Although this may seem unconventional, this year’s play is a radio play, which has no visual component but rather relies on dialogue and sound effects.

“We are like robots just standing there and telling the story,” senior Brandy Riziki said.

“Imagine yourself in your car, listening to a whole story on the radio. But this is a play, so people are seeing us talking and making the sound effects.”

However, this year’s performace was not originally going to be a radio play.

Earlier this fall, the play was changed from “Blithe Spirit” by Noel Coward to H. G. Wells’ “The Time Machine” after one of the actors had a conflict.

The play will be Thursday, Dec. 6 and Friday, Dec. 7 at 7 p.m. in the MP Room. Ticket prices have not yet been decided.

The science fiction play tells the story of a scientist, John, who creates a time machine and uses it to travel to the future.

Once he returns to the present, he recounts his adventures to his fellow scientists — some of whom believe him, while others don’t.

Senior Josh Friedman said that while he would have really enjoyed performing the original play, he thinks “The Time Machine” is a good substitute.

“It’s a new experience because I have never done a radio play before,” Friedman said.

Friedman, who plays John, described the character as “inquisitive and eager to please.”

“He’s built a time machine, which is crazy,” Friedman said. “His friends don’t believe he actually went to the future, and he wants to demonstrate that it really does work.”

Riziki plays the role of Mrs. Philby, who believes John’s story.

“I’m the one who introduces the story and narrates what happens,” she said.

According to Riziki, almost everyone in the cast plays a scientist.

“There are special characters, but I don’t want  to spoil it!” Riziki said.

However, she did give the example of junior Savannah Rosenzweig, who is a maid.

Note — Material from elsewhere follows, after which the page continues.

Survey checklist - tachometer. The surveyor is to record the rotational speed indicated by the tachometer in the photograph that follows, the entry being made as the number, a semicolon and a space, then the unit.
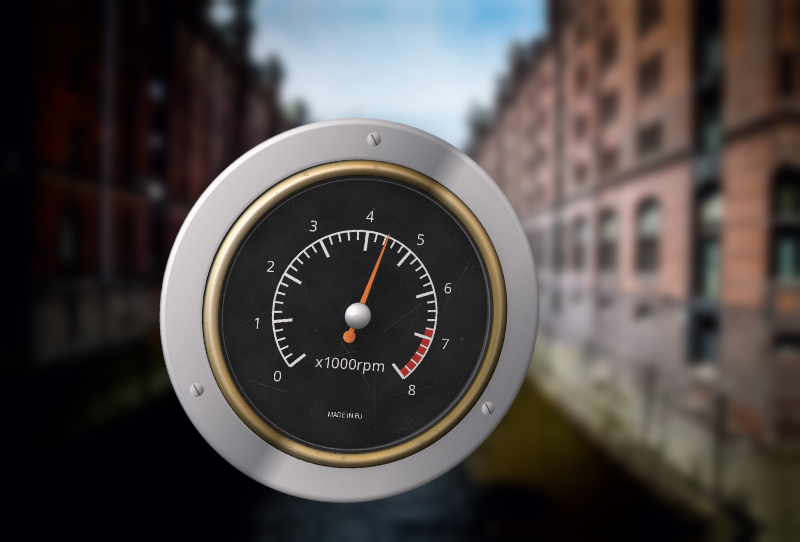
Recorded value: 4400; rpm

“She does a lot of the sound effects because she doesn’t have a big part,” Riziki said.

The sound effects, which Riziki said are her favorite part, are created either with the actors’ voices or with props.

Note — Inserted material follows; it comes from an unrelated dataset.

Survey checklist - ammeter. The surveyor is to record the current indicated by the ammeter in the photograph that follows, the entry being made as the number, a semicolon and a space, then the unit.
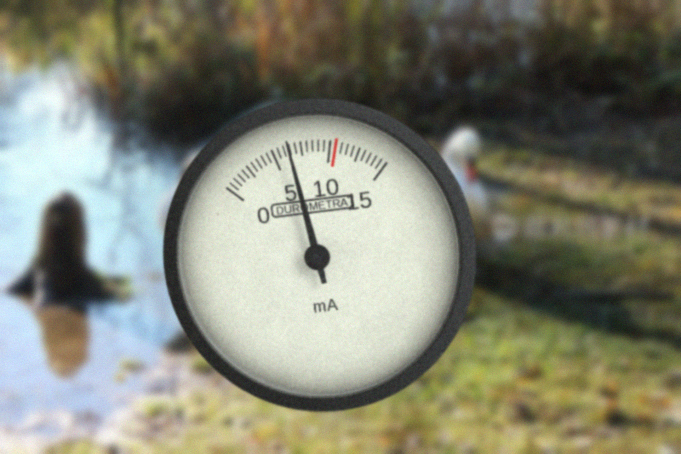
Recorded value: 6.5; mA
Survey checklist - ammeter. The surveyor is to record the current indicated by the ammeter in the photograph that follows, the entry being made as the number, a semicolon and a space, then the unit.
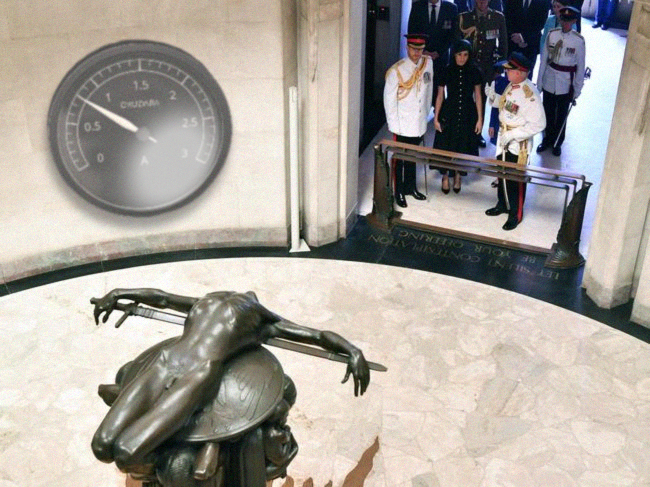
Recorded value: 0.8; A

“The sound effects are written into the script, and it’s up to us to find the props to make the sound effects happen,” Riziki explained.

“There is a doorbell sound that we have to make, but instead of finding a recorded audio that has the sound, we make it ourselves. We have a prop doorbell, and the person just has to turn it to make that sound.

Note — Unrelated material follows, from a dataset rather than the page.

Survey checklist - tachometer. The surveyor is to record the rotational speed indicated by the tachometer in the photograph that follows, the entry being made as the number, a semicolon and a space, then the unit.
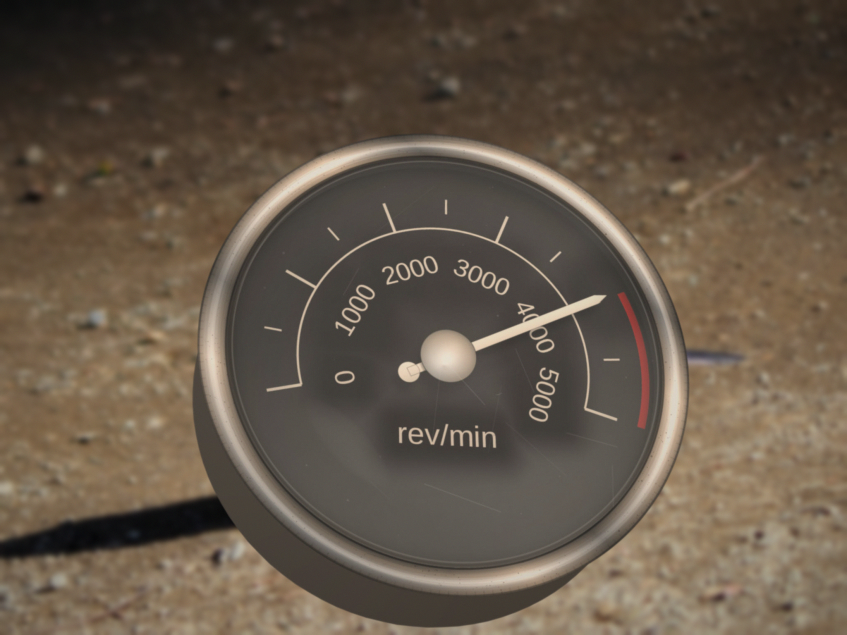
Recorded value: 4000; rpm
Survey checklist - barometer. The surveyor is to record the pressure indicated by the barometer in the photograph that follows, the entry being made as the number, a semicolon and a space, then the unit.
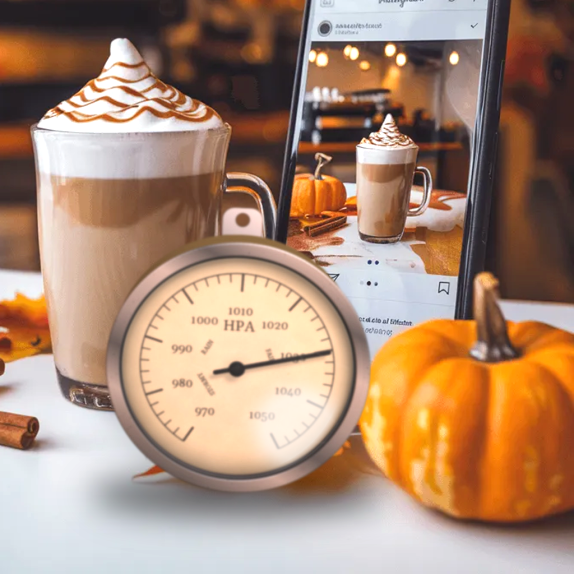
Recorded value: 1030; hPa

“We have been trying so many things, and it is so fun!”

Friedman said that not being able to move around is the most challenging part of the play.

“I rely a lot on movement to get my expression across,” Friedman said.

“You can’t have actors looking at other actors while they are saying their lines because you’re performing as if you’re on the radio.”

However, Friedman said that this means he can focus on other aspects of performing.

“The restriction of movement has helped me with how I say lines and (express) emotion,” Friedman said.

“Learning how to say different lines is fun when you finally get it and it clicks.”

Friedman also identified his large role as a difficulty.

“I have a lot of very, very long monologues,” Friedman said.

“I usually play minor parts, but since I am a senior, I get big parts this year.

“It is my first large part, and it is a very large part — my lines are about half of the play.”

Friedman said having the script in front of him during the play will help, since he won’t have to memorize everything.

However, Riziki said that puts more pressure on the actors.

“We are not allowed to screw up,” she said.

“When you have the script memorized, you can change some sentences as long as it makes sense, but in this play we can’t do that. If we do mess up, we have to mess up in character, which is hard.”

Riziki said the cast’s focus is being as interesting as possible.

“There is not a lot of action going on to entertain the audience, so we have been practicing enunciation, tone and speed,” she said.